El fallo resultó en una especie de revolución en la ley de difamación estadounidense. Antes de eso, las figuras públicas podían demandar con éxito por daños y perjuicios cuando habían sido víctimas de informes falsos y difamatorios. Hoy en día, gracias al estándar de malicia real, es prácticamente imposible hacerlo, incluso cuando la prensa ha reconocido la falsedad. Así, más recientemente, la demanda de Sarah Palin contra el New York Times fracasó, aunque el Times admitió que se había equivocado en sus afirmaciones sobre Palin, porque el tribunal sostuvo que Palin no podía demostrar “malicia real” por parte del Times.
Contrariamente a las afirmaciones del juez Brennan, la Primera Enmienda no exige el estándar de “malicia real”. La generación Fundadora no entendió que la “libertad de prensa” incluyera una licencia para difamar. Sostuvieron que la difamación estaba mal, estaba fuera del alcance de la libertad de prensa y no pensaron en estándares especiales, aplicados selectivamente a diferentes clases de ciudadanos, que permitirían a la prensa salirse con la suya en algunos casos.
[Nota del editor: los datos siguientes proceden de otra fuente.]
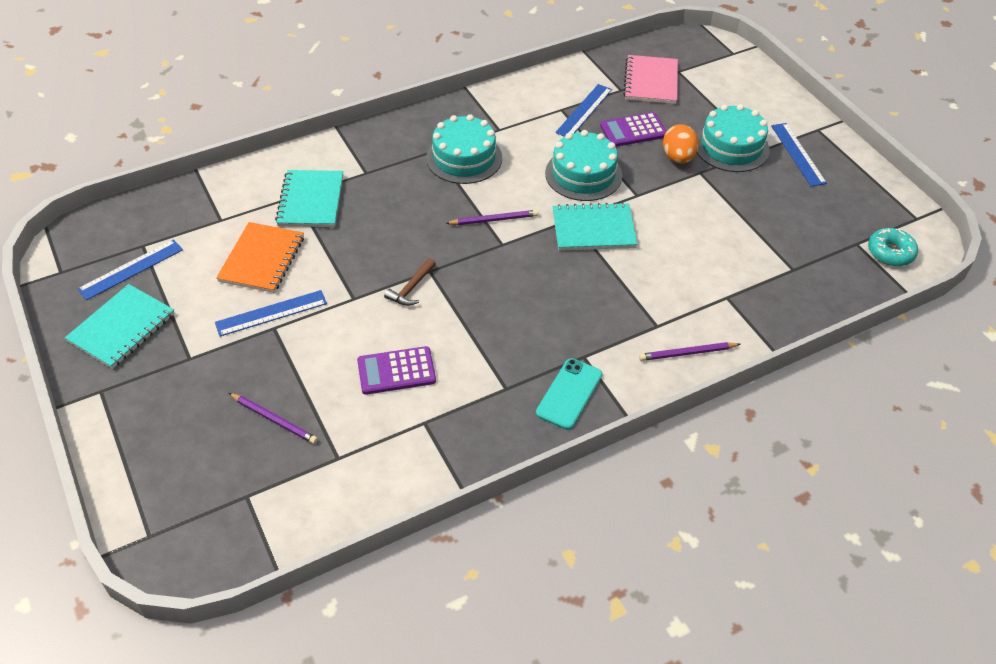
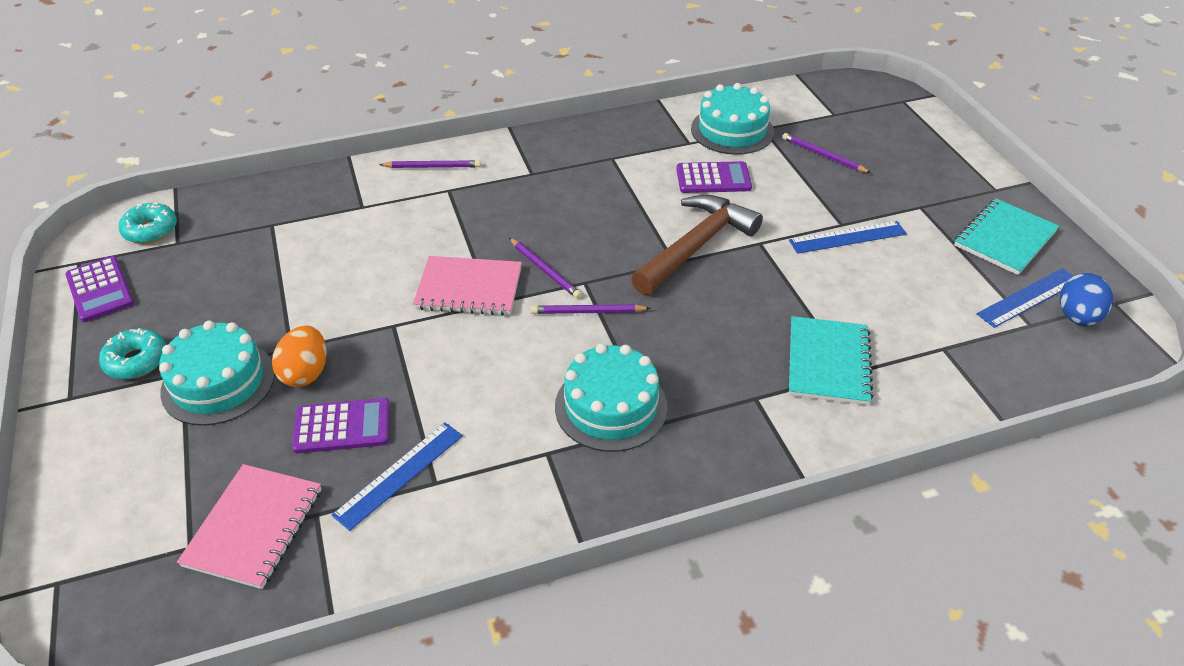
camera: 170 degrees left, 5 degrees down
orange notebook [216,222,304,293] -> none
brown hammer [384,258,436,306] -> brown hammer [631,195,763,295], size x2.18
turquoise phone [536,358,602,430] -> none
turquoise cake [545,130,622,201] -> turquoise cake moved to [691,83,774,155]
turquoise notebook [553,202,638,251] -> pink notebook [413,256,522,316]
blue ruler [771,123,827,187] -> turquoise donut [99,328,166,379]
none -> purple calculator [65,256,134,322]
none -> purple pencil [509,238,582,299]
none -> blue egg [1060,273,1113,326]

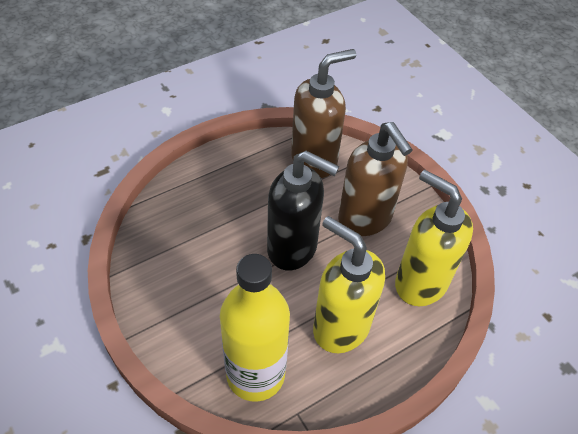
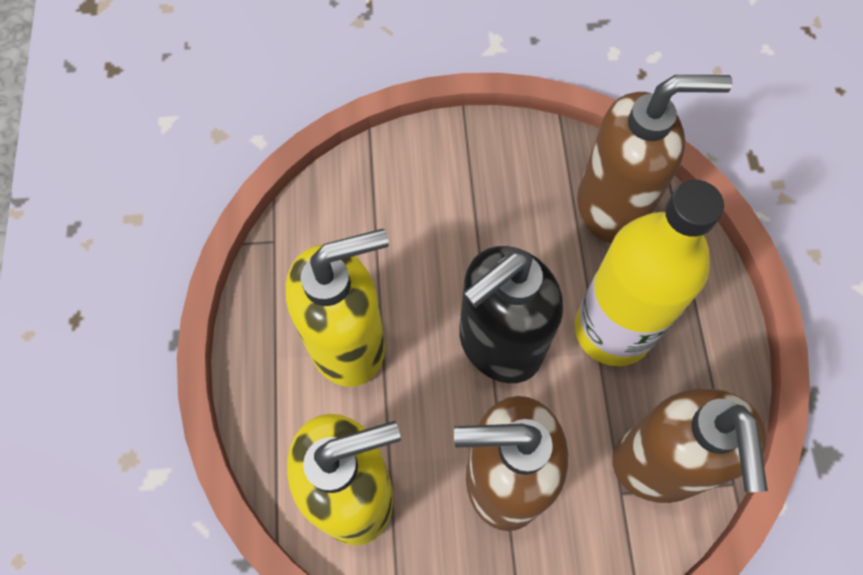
camera: 120 degrees right, 15 degrees up
yellow bottle [220,254,290,402] -> yellow bottle moved to [575,180,724,366]
none -> brown soap dispenser [577,75,733,243]

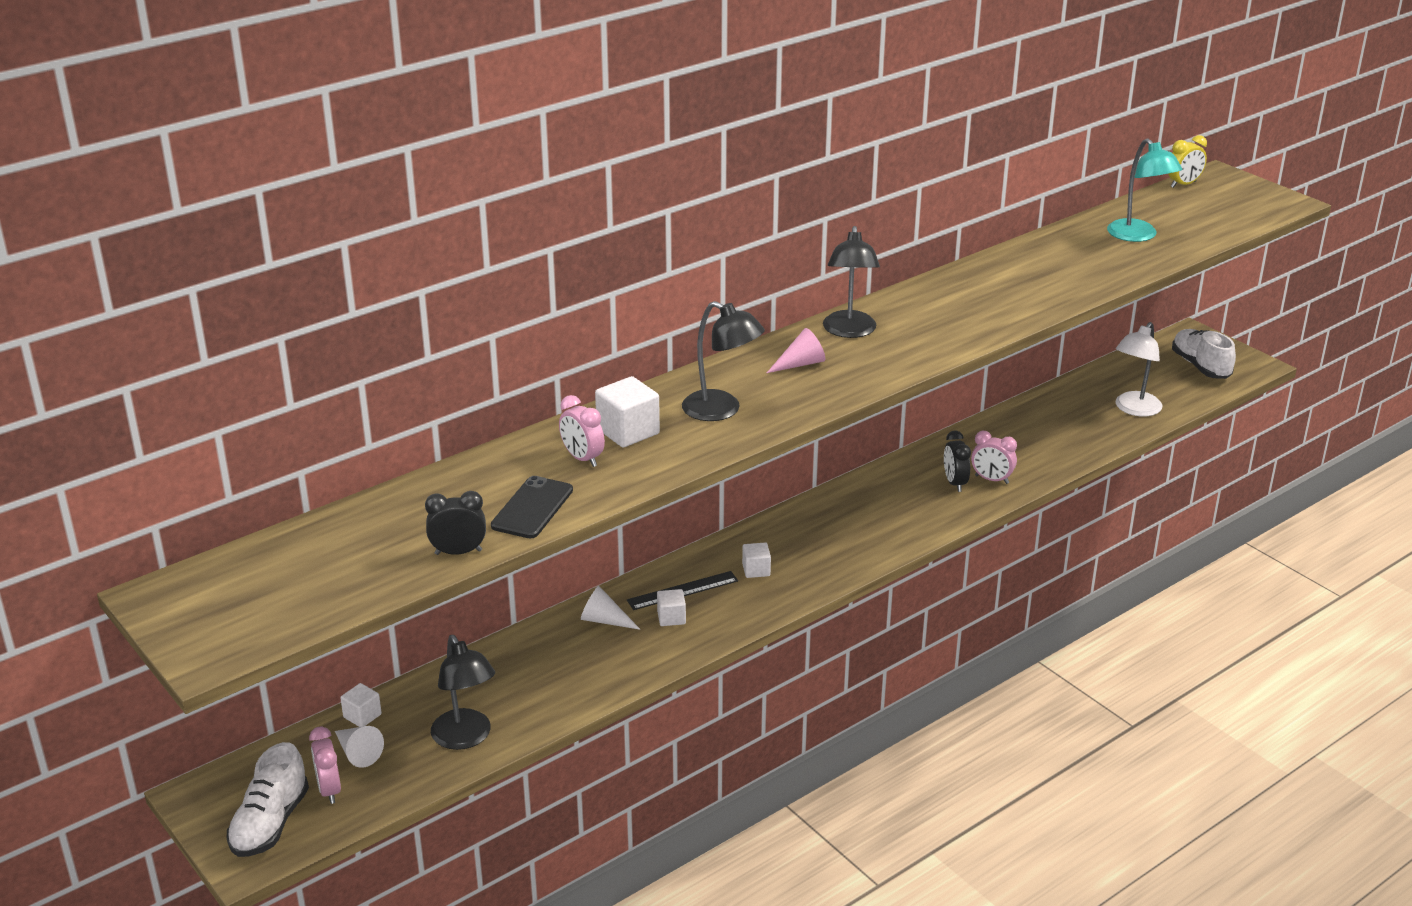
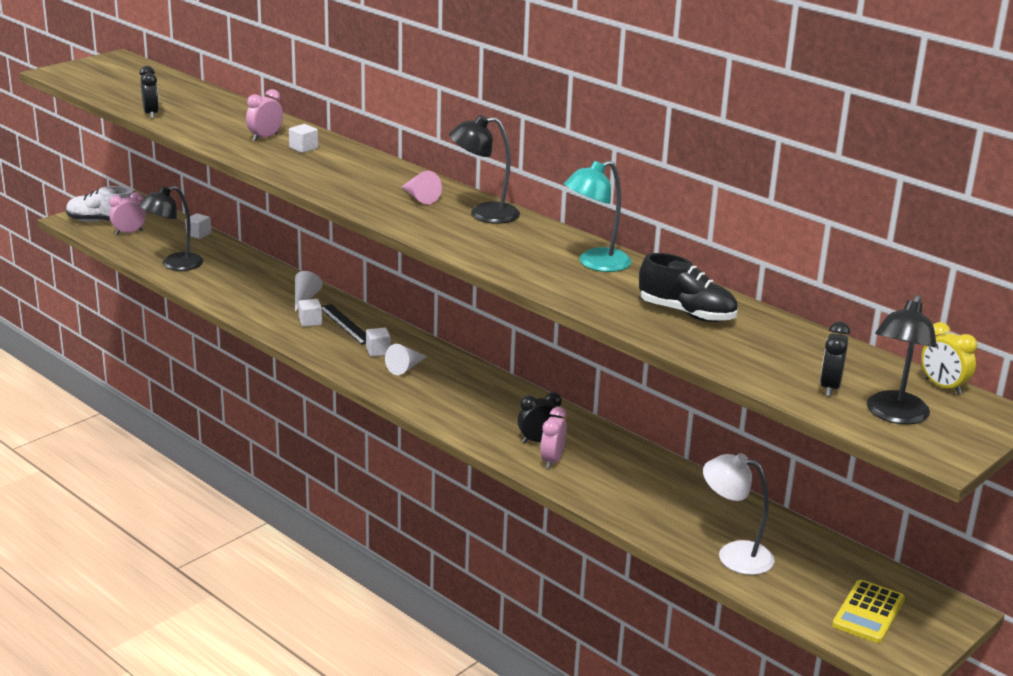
camera: 80 degrees right, 5 degrees down
white cone [335,726,384,768] -> white cone moved to [385,344,427,375]
black phone [491,476,573,539] -> none
white cube [595,376,660,448] -> white cube [289,124,318,153], size x0.59
black lamp [682,301,765,421] -> black lamp moved to [867,295,937,424]
turquoise lamp [1107,138,1183,242] -> turquoise lamp moved to [564,160,632,272]
white shoe [1172,329,1236,379] -> yellow calculator [832,580,905,643]
none -> black shoe [639,253,738,322]
none -> black clock [820,322,850,397]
Al imponer el estándar de “malicia real”, el Tribunal del New York Times no solo se equivocó en su interpretación de la Primera Enmienda. Hizo un grave daño a la forma de vida política de nuestra nación, al socavar varios objetivos clave de nuestra forma de gobierno. A los estadounidenses se les enseña con razón que la función central de su gobierno es garantizar los derechos del pueblo. Pero la doctrina del New York Times en realidad erosiona la protección de un derecho valioso: el derecho a la reputación de uno. Nuestro país también se basa en la idea de la igualdad. La doctrina del New York Times, sin embargo, crea desigualdad entre varias clases de estadounidenses, más obviamente entre ciudadanos comunes y figuras públicas, cuyo derecho a la reputación está menos protegido. Finalmente, Estados Unidos fue fundado para ser una nación autónoma. Pero el autogobierno se convierte en una farsa cuando una cultura generalizada de deshonestidad de la prensa impide que la gente emita juicios racionales e informados sobre los que compiten por un cargo público.
La Corte Suprema ayudó a crear estos problemas, y la Corte Suprema puede hacer mucho para corregirlos. Hay indicios de que algunos jueces, como Clarence Thomas y Neil Gorsuch, están interesados en hacerlo. Sus colegas deberían unirse a ellos y revertir New York Times v. Sullivan en la primera oportunidad adecuada.